### Task requirements
All that should come back is the lines of the data below from the one containing "В наявності" to the one containing "lub administrator", inclusive, exactly as they stand.
--- Given records ---
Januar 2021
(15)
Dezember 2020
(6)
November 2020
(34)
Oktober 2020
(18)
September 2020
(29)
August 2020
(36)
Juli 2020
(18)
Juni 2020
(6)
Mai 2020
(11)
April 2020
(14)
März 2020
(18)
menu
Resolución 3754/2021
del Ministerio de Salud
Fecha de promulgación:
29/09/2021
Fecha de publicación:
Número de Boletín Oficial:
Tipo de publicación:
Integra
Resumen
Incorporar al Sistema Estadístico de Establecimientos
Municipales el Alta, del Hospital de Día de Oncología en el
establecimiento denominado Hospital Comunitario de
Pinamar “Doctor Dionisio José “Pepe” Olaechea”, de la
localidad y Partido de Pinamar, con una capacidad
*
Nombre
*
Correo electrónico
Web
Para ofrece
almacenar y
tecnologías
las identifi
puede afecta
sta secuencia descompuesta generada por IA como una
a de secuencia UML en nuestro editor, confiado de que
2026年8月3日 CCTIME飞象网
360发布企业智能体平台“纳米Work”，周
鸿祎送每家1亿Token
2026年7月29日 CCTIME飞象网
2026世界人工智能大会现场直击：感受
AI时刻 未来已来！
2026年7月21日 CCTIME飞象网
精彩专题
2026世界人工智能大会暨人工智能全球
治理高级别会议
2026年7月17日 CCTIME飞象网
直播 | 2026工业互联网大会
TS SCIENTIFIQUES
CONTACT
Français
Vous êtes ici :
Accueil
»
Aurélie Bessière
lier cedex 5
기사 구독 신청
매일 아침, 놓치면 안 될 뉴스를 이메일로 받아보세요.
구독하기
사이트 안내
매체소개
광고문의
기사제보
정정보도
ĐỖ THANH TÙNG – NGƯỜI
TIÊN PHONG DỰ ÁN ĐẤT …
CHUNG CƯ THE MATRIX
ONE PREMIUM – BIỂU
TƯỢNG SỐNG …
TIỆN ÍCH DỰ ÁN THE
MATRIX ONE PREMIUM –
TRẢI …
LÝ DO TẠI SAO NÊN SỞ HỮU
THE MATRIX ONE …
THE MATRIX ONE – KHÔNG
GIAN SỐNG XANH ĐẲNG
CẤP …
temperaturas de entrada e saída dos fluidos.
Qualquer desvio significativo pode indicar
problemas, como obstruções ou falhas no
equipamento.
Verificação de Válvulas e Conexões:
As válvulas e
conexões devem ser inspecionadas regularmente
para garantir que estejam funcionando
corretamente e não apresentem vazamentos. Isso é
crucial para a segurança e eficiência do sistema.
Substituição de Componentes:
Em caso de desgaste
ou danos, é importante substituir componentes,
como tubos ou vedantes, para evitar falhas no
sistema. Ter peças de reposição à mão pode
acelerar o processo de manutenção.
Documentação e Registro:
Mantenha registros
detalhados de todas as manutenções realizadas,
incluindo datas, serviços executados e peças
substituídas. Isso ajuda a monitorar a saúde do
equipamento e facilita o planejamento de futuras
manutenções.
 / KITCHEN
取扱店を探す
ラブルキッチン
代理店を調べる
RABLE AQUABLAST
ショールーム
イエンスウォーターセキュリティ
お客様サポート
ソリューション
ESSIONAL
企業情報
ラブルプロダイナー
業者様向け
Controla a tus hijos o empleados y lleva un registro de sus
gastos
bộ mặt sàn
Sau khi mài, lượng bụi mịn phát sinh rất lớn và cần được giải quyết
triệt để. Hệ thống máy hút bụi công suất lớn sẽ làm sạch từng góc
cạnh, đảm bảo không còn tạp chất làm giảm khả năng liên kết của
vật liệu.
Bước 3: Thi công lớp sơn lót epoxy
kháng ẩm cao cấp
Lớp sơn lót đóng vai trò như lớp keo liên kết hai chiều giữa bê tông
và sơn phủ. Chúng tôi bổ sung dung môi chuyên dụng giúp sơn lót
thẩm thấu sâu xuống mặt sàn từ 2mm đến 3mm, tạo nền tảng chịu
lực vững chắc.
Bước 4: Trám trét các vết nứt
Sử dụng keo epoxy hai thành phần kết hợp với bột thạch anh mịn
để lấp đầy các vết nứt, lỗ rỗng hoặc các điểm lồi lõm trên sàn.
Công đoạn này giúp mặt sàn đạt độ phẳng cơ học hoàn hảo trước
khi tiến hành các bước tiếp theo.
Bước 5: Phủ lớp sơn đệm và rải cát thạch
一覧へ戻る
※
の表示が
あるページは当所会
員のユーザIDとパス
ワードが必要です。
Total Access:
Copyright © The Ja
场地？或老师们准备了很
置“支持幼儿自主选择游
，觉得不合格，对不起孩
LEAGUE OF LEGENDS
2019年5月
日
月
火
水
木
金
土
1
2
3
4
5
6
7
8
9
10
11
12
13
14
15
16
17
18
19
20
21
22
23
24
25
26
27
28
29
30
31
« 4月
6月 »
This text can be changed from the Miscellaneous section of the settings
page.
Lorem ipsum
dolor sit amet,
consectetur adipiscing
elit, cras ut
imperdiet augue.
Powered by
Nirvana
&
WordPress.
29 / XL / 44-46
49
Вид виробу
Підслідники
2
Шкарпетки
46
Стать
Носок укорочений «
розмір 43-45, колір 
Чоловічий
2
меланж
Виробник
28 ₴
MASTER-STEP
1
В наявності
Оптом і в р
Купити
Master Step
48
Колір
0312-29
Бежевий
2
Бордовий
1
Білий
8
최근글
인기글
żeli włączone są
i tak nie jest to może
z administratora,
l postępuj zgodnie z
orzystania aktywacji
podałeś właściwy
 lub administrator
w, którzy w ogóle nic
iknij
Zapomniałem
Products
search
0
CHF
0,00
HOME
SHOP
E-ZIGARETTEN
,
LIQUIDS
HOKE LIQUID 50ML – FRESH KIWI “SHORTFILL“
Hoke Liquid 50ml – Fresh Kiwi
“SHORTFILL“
---
### Completed exercise
В наявності
Оптом і в р
Купити
Master Step
48
Колір
0312-29
Бежевий
2
Бордовий
1
Білий
8
최근글
인기글
żeli włączone są
i tak nie jest to może
z administratora,
l postępuj zgodnie z
orzystania aktywacji
podałeś właściwy
 lub administrator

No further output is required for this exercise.